**Exercise 1**: Which changes did the 2005 Gambling Act make, according to the text on the Gambling Act? List each one.
**Exercise 2**: In the text on the Gambling Act, how much of betting companies' revenues comes from apps and websites fifteen years after the Act?
**Exercise 3**:
Do these statements agree with the text on the Gambling Act? Answer yes or no for each, quoting the words that decide it.
(a) Parliamentarians were initially more concerned about super casinos than about the industry moving online.
(b) Tom Watson is still a member of parliament.
(c) The gambling industry added more than £4bn a year in profits by 2019.

**Exercise text**:
★ ★ ★ ★ ★ ★ ★

In order to understand the present situation — in which an estimated 340,000 people in the UK suffer from gambling addiction, 19 per cent of whom have thought about suicide in the past year – you have to go back to 2005.
With the benefit of hindsight, the initial reaction to Labour’s 2005 Gambling Act looks naive. Parliamentarians were more bothered about the potential for “super casinos” than they were about the effect of the industry moving online. Fifteen years later, more than a third of betting companies’ revenues come from apps and websites, while high-street bookies are declining, taking with them the jobs that are the industry’s only upside. Tom Watson, who was an outspoken campaigner on the issue before he left parliament, has described the Gambling Act as “not fit for the digital age”. Boris Johnson has thankfully cottoned onto this line, calling the Gambling Act an “analogue” piece of legislation.
The Gambling Act liberalised licensing, allowed adverts on TV, and changed the way the industry was taxed. Online operations were able to move their accounts to the tax havens of the Isle of Man and Gibraltar. The net effect was an explosion of the gambling industry, adding more than £4bn a year in profits by 2019.

★ ★ ★ ★ ★ ★ ★

**Data provided**:

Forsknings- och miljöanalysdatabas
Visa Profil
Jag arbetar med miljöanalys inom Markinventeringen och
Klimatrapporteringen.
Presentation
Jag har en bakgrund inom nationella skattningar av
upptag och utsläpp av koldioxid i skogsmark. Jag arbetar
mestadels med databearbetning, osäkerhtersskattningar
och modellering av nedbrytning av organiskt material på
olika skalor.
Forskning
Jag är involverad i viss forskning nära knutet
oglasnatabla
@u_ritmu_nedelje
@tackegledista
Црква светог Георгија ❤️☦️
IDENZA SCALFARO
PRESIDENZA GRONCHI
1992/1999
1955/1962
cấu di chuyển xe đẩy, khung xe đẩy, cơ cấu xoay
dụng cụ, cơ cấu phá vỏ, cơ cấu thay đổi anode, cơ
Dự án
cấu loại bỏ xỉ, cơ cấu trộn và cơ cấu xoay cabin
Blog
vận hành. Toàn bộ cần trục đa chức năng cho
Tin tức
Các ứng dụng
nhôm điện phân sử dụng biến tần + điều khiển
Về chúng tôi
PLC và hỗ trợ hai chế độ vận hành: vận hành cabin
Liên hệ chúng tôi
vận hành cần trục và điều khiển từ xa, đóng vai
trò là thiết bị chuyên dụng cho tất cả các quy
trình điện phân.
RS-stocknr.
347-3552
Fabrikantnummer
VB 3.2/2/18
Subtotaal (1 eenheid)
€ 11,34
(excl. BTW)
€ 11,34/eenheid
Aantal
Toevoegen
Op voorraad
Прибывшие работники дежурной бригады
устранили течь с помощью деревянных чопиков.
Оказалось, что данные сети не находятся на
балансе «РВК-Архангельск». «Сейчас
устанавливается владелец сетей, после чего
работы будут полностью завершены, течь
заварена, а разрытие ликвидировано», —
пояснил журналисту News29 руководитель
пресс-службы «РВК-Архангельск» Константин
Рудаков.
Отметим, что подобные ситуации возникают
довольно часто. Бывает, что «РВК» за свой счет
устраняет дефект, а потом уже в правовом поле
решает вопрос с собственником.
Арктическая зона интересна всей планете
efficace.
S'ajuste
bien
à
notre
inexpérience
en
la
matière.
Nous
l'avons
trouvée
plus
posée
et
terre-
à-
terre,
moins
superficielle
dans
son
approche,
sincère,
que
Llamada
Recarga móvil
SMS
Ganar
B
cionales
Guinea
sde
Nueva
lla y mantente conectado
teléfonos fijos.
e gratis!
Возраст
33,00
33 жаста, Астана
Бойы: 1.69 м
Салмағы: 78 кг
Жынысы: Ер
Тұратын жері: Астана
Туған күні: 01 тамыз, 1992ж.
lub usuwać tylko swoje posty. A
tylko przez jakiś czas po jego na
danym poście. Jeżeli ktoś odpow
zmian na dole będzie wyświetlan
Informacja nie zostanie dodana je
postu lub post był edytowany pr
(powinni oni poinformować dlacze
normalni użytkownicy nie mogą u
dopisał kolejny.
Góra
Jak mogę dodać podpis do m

★ ★ ★ ★ ★ ★ ★

**Answer space 1**:
- It liberalized licensing.
- It allowed adverts on TV.
- It changed the way the industry was taxed.

**Answer space 2**: More than a third.

**Answer space 3**:
(a) Yes: "Parliamentarians were more bothered about the potential for “super casinos” than they were about the effect of the industry moving online."
(b) No: "Tom Watson, who was an outspoken campaigner on the issue before he left parliament"
(c) Yes: "adding more than £4bn a year in profits by 2019"